Salão lotado na apresentação da obra “Subversiva Liturgia das Mãos”

Salão lotado na apresentação da obra “Subversiva Liturgia das Mãos”

Uma plateia atenta e interessada que quase lotou o Salão João Favinha da Junta de Freguesia da Quinta do Conde, assistiu à apresentação da obra “Subversiva Liturgia das Mãos”, de Fernando Fitas, trabalho distinguido com o Prémio de Poesia Cidade de Ourense 2017.

O evento, promovida a 4 de Outubro pela autarquia quintacondense, entidade que apoiou a edição portuguesa da referida obra, contou, para além do autor, com as participações da Tuna da Universidade Sénior “O Sonho Não Tem Idade”, a qual interpretou alguns temas do seu repertório, do escritor e crítico literário Domingos Lobo e do actor José Vaz de Almada.

Abrindo a sessão, Vítor Antunes, presidente da aludida Junta, destacou a ligação do autor à localidade, resultante da colaboração que presta à autarquia, mas também à citada Universidade Sénior, enquanto monitor de uma das disciplinas nela ministradas, sublinhando igualmente que a realização da iniciativa se enquadra no âmbito do vasto plano de actividades tendentes a proporcionar à população momentos de fruição cultural.

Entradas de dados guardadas
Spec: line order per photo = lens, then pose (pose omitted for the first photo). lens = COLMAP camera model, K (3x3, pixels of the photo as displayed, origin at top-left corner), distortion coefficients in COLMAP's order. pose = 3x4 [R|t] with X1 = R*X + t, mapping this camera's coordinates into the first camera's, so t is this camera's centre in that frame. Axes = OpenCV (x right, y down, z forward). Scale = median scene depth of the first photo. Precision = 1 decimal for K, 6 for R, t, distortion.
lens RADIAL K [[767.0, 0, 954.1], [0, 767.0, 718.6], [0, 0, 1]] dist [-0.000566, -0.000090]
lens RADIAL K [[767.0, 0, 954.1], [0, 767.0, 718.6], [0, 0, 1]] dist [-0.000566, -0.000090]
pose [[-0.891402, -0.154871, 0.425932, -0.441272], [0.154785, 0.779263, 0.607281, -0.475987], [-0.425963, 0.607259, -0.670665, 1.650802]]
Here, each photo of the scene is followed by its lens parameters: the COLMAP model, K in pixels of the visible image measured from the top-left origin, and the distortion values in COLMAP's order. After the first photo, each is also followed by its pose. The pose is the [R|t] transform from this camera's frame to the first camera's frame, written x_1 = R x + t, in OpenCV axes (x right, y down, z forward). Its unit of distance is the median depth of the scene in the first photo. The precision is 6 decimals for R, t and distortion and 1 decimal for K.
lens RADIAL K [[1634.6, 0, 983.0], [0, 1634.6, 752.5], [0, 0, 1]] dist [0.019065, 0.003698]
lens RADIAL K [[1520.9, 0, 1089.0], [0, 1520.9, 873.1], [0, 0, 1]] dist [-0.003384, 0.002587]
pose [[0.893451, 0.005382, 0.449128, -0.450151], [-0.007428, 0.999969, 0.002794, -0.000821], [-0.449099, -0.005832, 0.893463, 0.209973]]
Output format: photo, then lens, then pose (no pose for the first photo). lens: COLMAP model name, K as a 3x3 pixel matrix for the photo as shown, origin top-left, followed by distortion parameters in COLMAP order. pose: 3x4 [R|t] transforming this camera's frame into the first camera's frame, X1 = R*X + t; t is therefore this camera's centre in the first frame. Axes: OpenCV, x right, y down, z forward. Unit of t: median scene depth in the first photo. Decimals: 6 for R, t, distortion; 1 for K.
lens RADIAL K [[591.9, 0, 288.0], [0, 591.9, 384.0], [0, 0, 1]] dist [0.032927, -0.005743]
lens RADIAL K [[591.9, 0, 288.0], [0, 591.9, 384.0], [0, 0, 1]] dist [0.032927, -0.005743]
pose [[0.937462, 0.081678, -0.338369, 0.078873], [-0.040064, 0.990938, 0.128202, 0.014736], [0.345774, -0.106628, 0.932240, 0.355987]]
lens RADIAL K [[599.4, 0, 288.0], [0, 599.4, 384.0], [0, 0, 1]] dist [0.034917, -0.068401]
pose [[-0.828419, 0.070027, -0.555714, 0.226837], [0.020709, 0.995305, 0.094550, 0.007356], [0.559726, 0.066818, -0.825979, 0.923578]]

Instruções das tarefas »
A) Imprima, sem qualquer alteração, o trecho da notícia sobre a apresentação do livro que vai de "O evento, promovida" a "Vaz de Almada.".
B) Prossiga a notícia sobre a apresentação do livro a partir da sua última frase.

Respostas dadas »
A)
O evento, promovida a 4 de Outubro pela autarquia quintacondense, entidade que apoiou a edição portuguesa da referida obra, contou, para além do autor, com as participações da Tuna da Universidade Sénior “O Sonho Não Tem Idade”, a qual interpretou alguns temas do seu repertório, do escritor e crítico literário Domingos Lobo e do actor José Vaz de Almada.

B)
Por sua vez, Domingos Lobo, autor de várias obras de poesia e ficção e cuja actividade crítica literária o coloca como uma das vozes mais conceituadas neste domínio, analisou as várias vertentes em que se estrutura a citada obra, salientando os aspectos que se relacionam com a memória, a terra, as alegrias e desventuras que marcam desde sempre o exercício da poesia e os horizontes que ela, a espaços, consegue, dissertação imediatamente ilustrada por José Vaz de Almada, com a leitura de diversos textos que integram o mencionado volume.

Encerrando o período de intervenções, Fernando Fitas, salientou ser este seu nono livro de poesia, uma espécie de resumo de vivências, memórias e emoções, com todos os ganhos e perdas que um exercício desta natureza, naturalmente, comporta, dado tratar-se de uma obra cuja publicação acaba por assinalar 40 anos de actividade poética, razão pela qual nela decidiu incluir o tributo a algumas pessoas que marcaram o seu quotidiano, entre elas, a mãe, afigura a quem, aliás, dedica esta “Subversiva Liturgias das Mãos” ,homenageando assim a sua memória e a sua permanente capacidade de tecer afectos, construir alegrias.